**Exercise requirements**
Which lines in the records below contain the word "from"? Copy each of them.

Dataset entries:
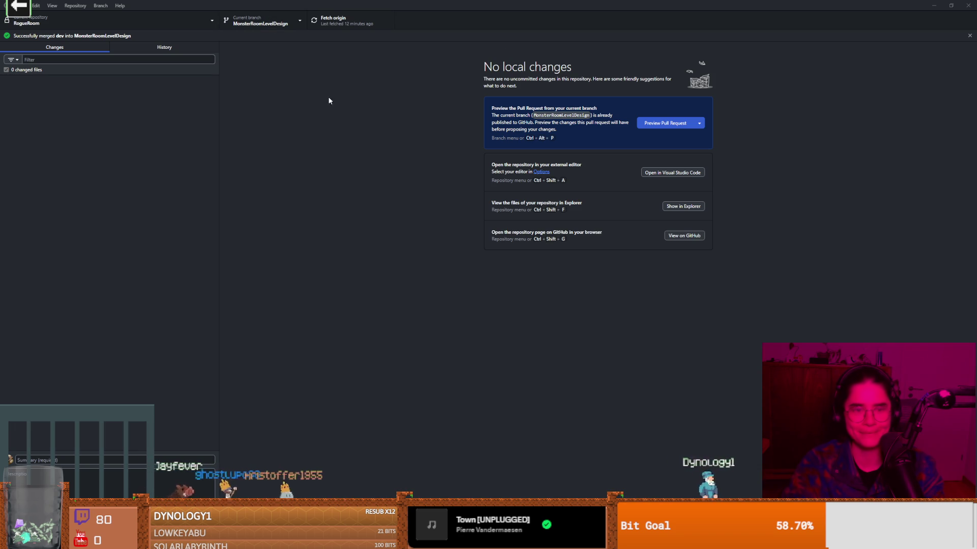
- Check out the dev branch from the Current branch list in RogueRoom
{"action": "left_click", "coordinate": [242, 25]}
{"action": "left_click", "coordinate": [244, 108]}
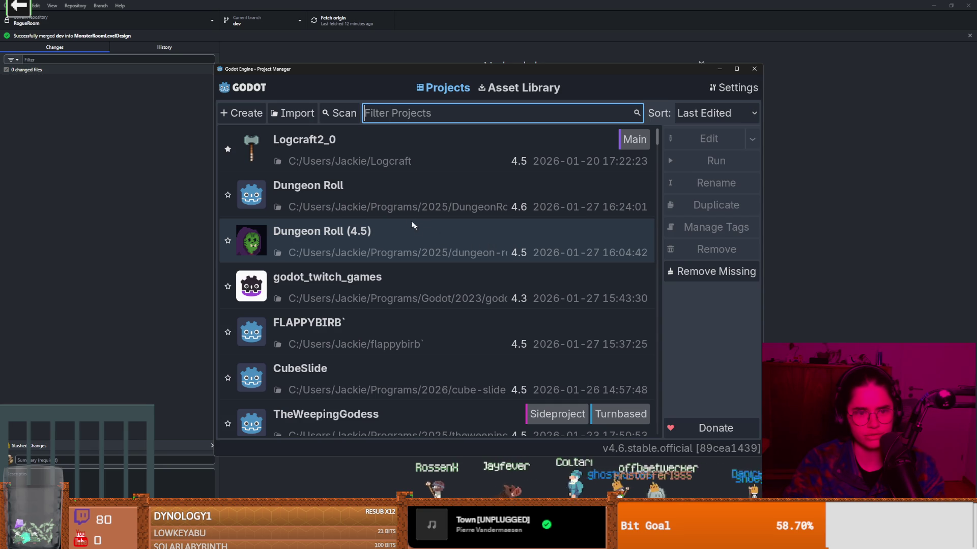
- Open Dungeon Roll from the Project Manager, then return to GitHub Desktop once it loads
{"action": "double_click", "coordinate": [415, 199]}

**Result of the task**
- Check out the dev branch from the Current branch list in RogueRoom
- Open Dungeon Roll from the Project Manager, then return to GitHub Desktop once it loads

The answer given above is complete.